5. Bourton on the Water
Regularly voted one of the prettiest villages in the Cotswolds, Bourton on the Water has plenty to enjoy – Birdland, a trout farm, model village, model railway, motor museum and perfumery. The village itself is so beautiful that we just wandered around and didn’t feel the need to visit the “tourist attractions”. The River Windrush flows through the centre of town and is lined with old, honey-coloured stone buildings. Several low stone bridges cross the river which has earned Bourton on the water the nickname of the ‘Venice of the Cotswolds’.
“The most beautiful village in England” – William Morris (1834-96)
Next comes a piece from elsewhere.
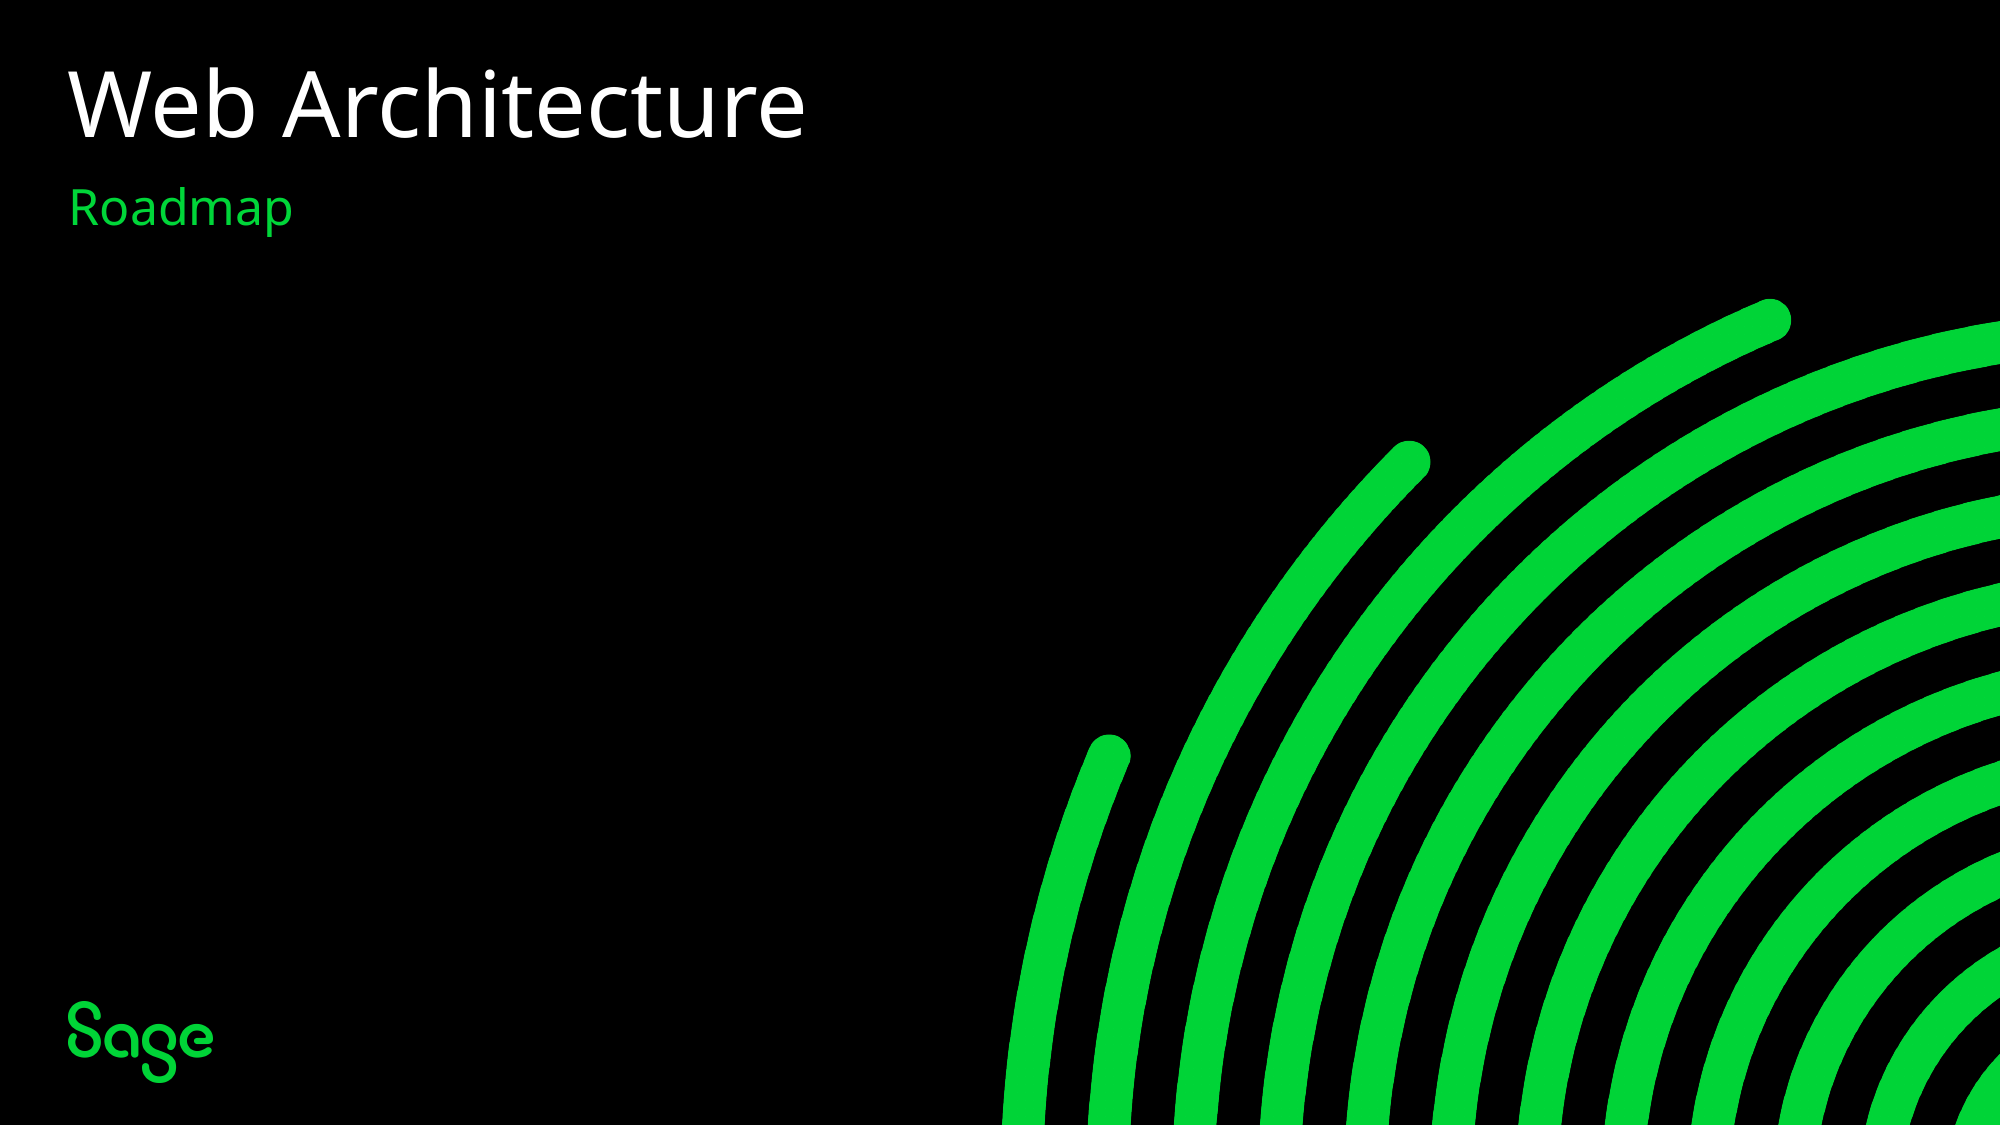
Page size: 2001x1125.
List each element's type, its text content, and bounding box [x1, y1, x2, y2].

This chocolate box village is not to be missed! The ancient village of Bibury is particularly famous for Arlington Row, a row of cottages originally built in 1380 to store wool. In the 17th century, they were converted into cottages for the weavers who supplied the nearby mill. Now this stunning street of stone cottages overlooking the water meadow and on the banks of the River Coln, is one of England’s most iconic sites and even features on the inside cover of some British passports!
Stop at The Swan Hotel for sustenance and a wander round their lovely gardens before checking out the beautiful Bibury Trout Farm – one of Britain’s oldest fisheries. You can catch your own lunch, stock up on other bits from their farm shop, then enjoy the views while you use one of their many BBQs.
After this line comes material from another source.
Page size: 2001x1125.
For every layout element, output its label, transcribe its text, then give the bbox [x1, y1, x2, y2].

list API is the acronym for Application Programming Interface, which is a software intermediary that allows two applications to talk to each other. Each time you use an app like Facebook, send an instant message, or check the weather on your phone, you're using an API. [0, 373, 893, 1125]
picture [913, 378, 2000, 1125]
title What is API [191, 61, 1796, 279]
Bibury was also home to the world’s first ever horse racing club, The Bibury Club, formed in 1681. Good pub quiz knowledge…
Head to Painswick to admire the ancient yew trees in the churchyard at St Mary’s Parish Church. Legend has it that the no more than 99 yew trees can grow in the churchyard, and if a 100th does grow, the Devil will pull it out! The church tower houses 14 bells rung by The Ancient Society of Painswick Youths, their bellringing society founded in 1686. The impressive tombs in the graveyard belong to wealthy wool merchants from the 18th century, when Painswick had a roaring wool trade.After that, take some time to wander the narrow streets flanked by Cotswold Stone cottages.
8. Castle Combe
Quintessentially Cotswolds and quite possibly the most magical looking village I’ve ever seen! Hollywood seem to think so too as it’s been the set of numerous films including Warhorse and Stardust. It featured as the village of Wall in Stardust with teams spending days laying turf and straw on the roads to create a more ancient atmosphere.
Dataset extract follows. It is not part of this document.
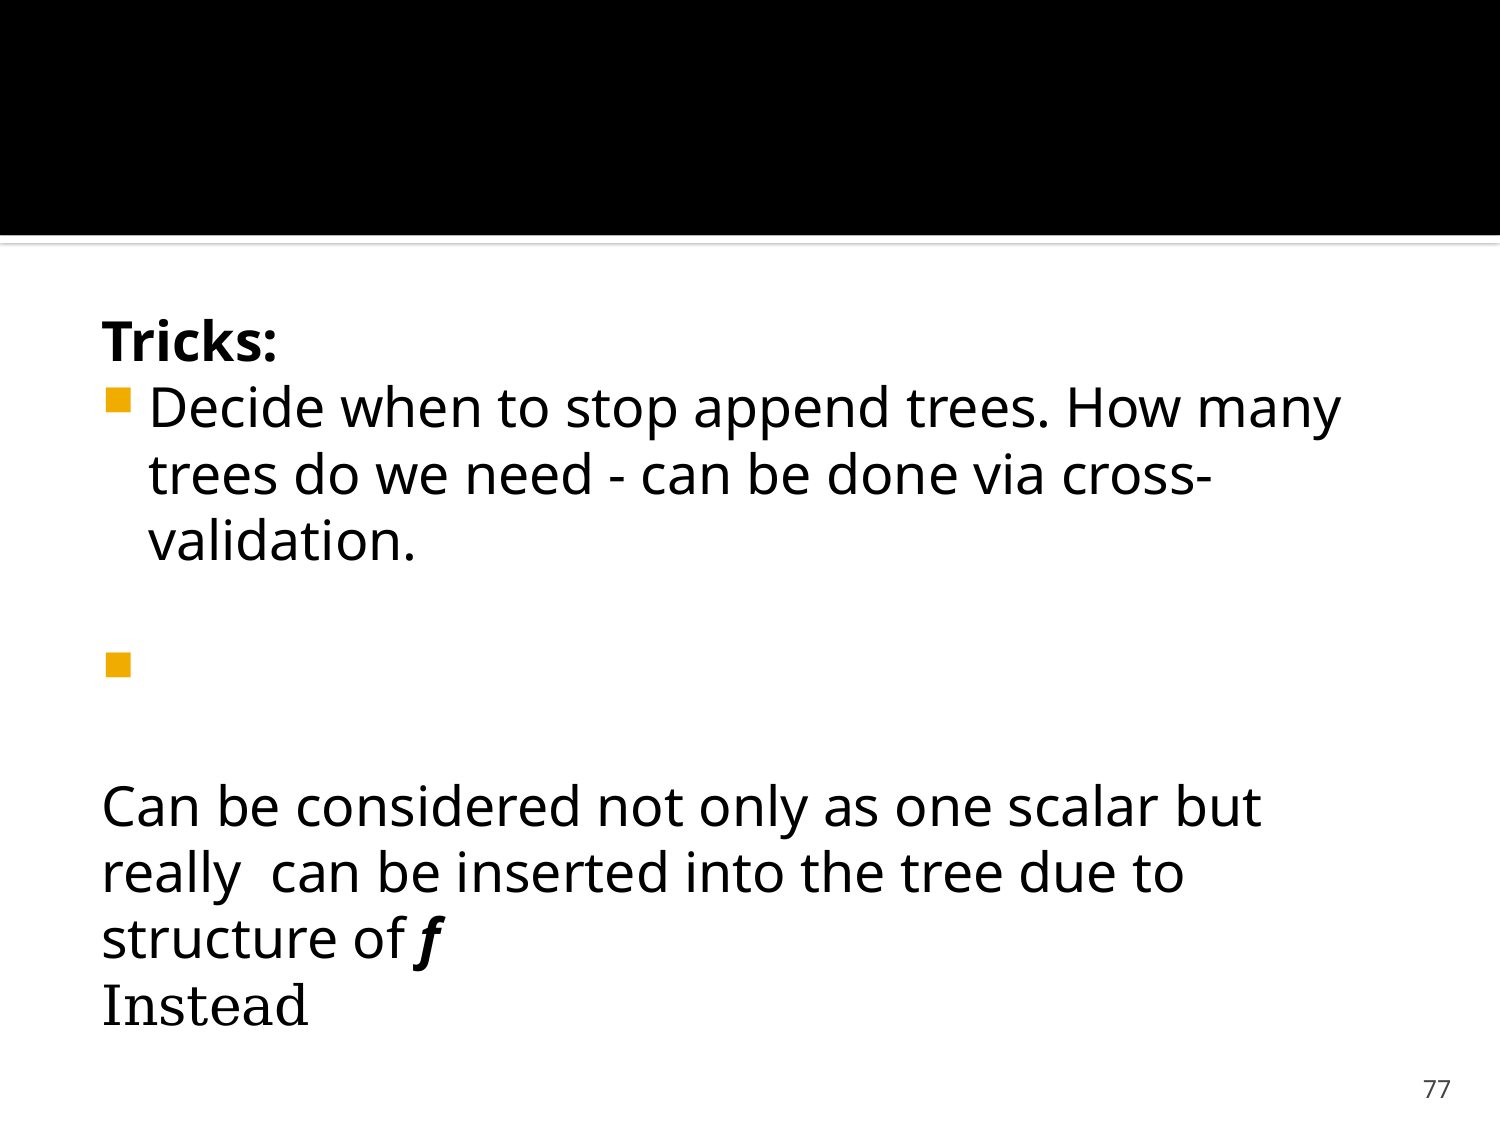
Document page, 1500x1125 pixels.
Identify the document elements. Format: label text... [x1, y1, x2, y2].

slide_number 77 [1345, 1062, 1467, 1108]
The main square is home to a 14th century market cross, built when the village was granted the right to hold a weekly market. It was quite a big deal back then as market charters we often granted by the monarch! There are so many touches of yesteryear here like village water pumps and stone steps for horse riders to mount and dismount – it really feels like stepping back in time.
Castle Combe is home to the beautiful Manor House Hotel. Stop in for a wander past their cosy, rose-covered cottages, and through the Italian Garden before refuelling at their restaurant.
Planning your visit to the prettiest villages in the Cotswolds
- Mid week visits will have significantly less tourists – so if bus loads of people arriving isn’t your thing, aim for a weekday.
- The most tourist-frequented areas such as Bourton-on-the-Water and Castle Combe will be less busy after 5pm on weekdays.
- Take cash – there are a few places that don’t accept cards.
- Don’t forget to stop in between villages to appreciate the ever changing scenery and stumble upon sleepy hidden hamlets with beautiful cottages.
- Don’t forget to take something warm! The weather is quite changeable – the observant ones among you may have noticed my outfit change halfway through the day!